▸ **To-do item A**
Repeat word for word the part of the passage on SQL pivot tables that begins at the words "Needless to say, multiplying" and stops after the words "multiplication and discarding.".
▸ **To-do item B**
In the passage on SQL pivot tables, list every attribute name that appears in square brackets in the query using the pivot operator.
▸ **To-do item C**
Take the passage on SQL pivot tables further, starting from its final sentence.

▸ **Text**
By checking the number coming from the pivot
table, we can specify with a
case
for each resulting row which
column is to be displayed to the exclusion of all the others. For
instance, we can decide to display col1
if the value coming from the pivot
table is 1
, col2
if it is 2
, and so on.
Needless to say, multiplying rows and discarding most of the columns we are dealing with is not the most efficient way of processing data; keep in mind that we are rowing upstream. An ideal database design would avoid the need for such multiplication and discarding.
Interestingly, and still in the hypothetical situation of a
poor (to put it mildly) database design, a pivot table can in some
circumstances bring direct performance benefits. Let’s suppose that,
in our badly designed movie database, we want to count how many
different actors are recorded (note that none of the actor_...
columns are indexed, and that we
therefore have to fetch the values from the table). One way to write
this query is to use a union
:
select count(*) from (select actor_1 from movies union select actor_2 from movies union select actor_3 from movies) as m
But we can also pivot the table to obtain something that looks
more like a select
on the
movie_credits
table of the
properly designed database:
select count(distinct actor_id) from -- Use a 3-row pivot to multiply -- the number of rows by 3 -- and return actor_1 the first row in each -- set of 3, actor_2 for the second one -- and actor_3 for the third one (select case pv.row_num when 1 then actor_1 when 2 then actor_2 else actor_3 end actor_id from movies as m, pivot as pv where pv.row_num <= 3) as m
The second version runs about twice as fast as the first one—significantly faster.
As a possibly sad acknowledgment of the generally poor
quality of database designs, SQL Server 2005 has introduced two
operators called pivot
and
unpivot
to perform the toppling
of rows into columns and vice-versa, respectively. The previous
employee_attributes
example can
be written as follows using the pivot
operator:
select entity_id as employee_id, [lastname], [firstname], [job], [department], [salary] from employee_attributes as employees pivot (max(attribute_value) for attribute_name in ([lastname], [firstname], [job], [department], [salary]) as pivoted_employees order by 2
The specific values in the attribute_name
column that we want to
appear as columns are listed in the for ...
in
clause, using a particular syntax that transforms the
character data into column identifiers. There is an implicit
group by
applied to all the
columns from employee_attributes
that are not referenced in the pivot
clause; we must be careful if we
have other columns (for instance, an attribute_type
column) than entity_id
, as they may require an
additional aggregation layer.

▸ **Material shown**

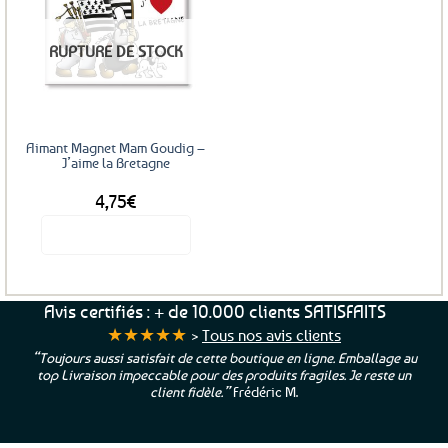
Ajouter
RUPTURE DE STOCK
aux
favoris
Aimant Magnet Mam Goudig –
J’aime la Bretagne
4,75
€
Voir le produit
Avis certifiés : + de 10.000 clients SATISFAITS
★★★★★
>
Tous nos avis clients
“Toujours aussi satisfait de cette boutique en ligne. Emballage au
top Livraison impeccable pour des produits fragiles. Je reste un
client fidèle.”
Frédéric M.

▸ **Task response A**
Needless to say, multiplying rows and discarding most of the columns we are dealing with is not the most efficient way of processing data; keep in mind that we are rowing upstream. An ideal database design would avoid the need for such multiplication and discarding.

▸ **Task response B**
lastname, firstname, job, department, salary

▸ **Task response C**
The unpivot
operator
performs the reverse operation, and allows us to see the link
between movie and actor as a more logical collection of (movie_id, actor_id)
pairs by
writing:
select movie_id, actor_type, actor_id from movies unpivot (actor_id for actor_type in ([actor_1], [actor_2], [actor_3])) as movie_actors
Note that this query doesn’t exactly produce the result we
want, since it introduces the name of the original column as a
virtual actor_type
column. There
is no need to qualify actors as actor_1
, actor_2
, or actor_3
, and once again the query may need
to be wrapped into another query that only returns movie_id
and actor_id
.
The use of a pivot table, or of the pivot
and unpivot
operators, is a very interesting
technique that can help extricate us from more than one quagmire.
The support for pivoting operators by major database systems is not,
of course, to be interpreted as an endorsement of bad design, but as
an example of realpolitik.
Some designers of our movie database may well have been
sensitive to the limitation on the number of actors we may associate
with one movie. Trying to solve design issues with a creative use of
irrelevant techniques, someone may have come up with a “bright idea”:
what about storing the actor identifiers as a comma-separated string
in one wide actors
column? For
instance:
first actor id
,second actor id
, ...
And so much for the first normal form.... The big design mistake here is to store several pieces of data that we need to handle one by one into one column. There would be no issue if a complex string—for instance a lengthy XML message—were considered as an opaque object by the DBMS and handled as if it were an atomic item. But that’s not the case here. Here we have several values in one column, and we do want to treat and manipulate each value individually. We are in trouble.
There are only two workable solutions with a creative design of this sort:
Scrapping it and rewriting everything. This is, of course, by far the best solution.
When delays, costs, and politics require a fast solution, the only way out may be to apply a creative SQL solution; once again, let me state that “solution” is probably not the best choice of words in this case, “fix” would be a better description.
I’ll also point out that a more elaborate version of the same mistake could use an “XML type” column; I am going to use simple character-string manipulation functions in my example, but they could as well be XML-extracting functions.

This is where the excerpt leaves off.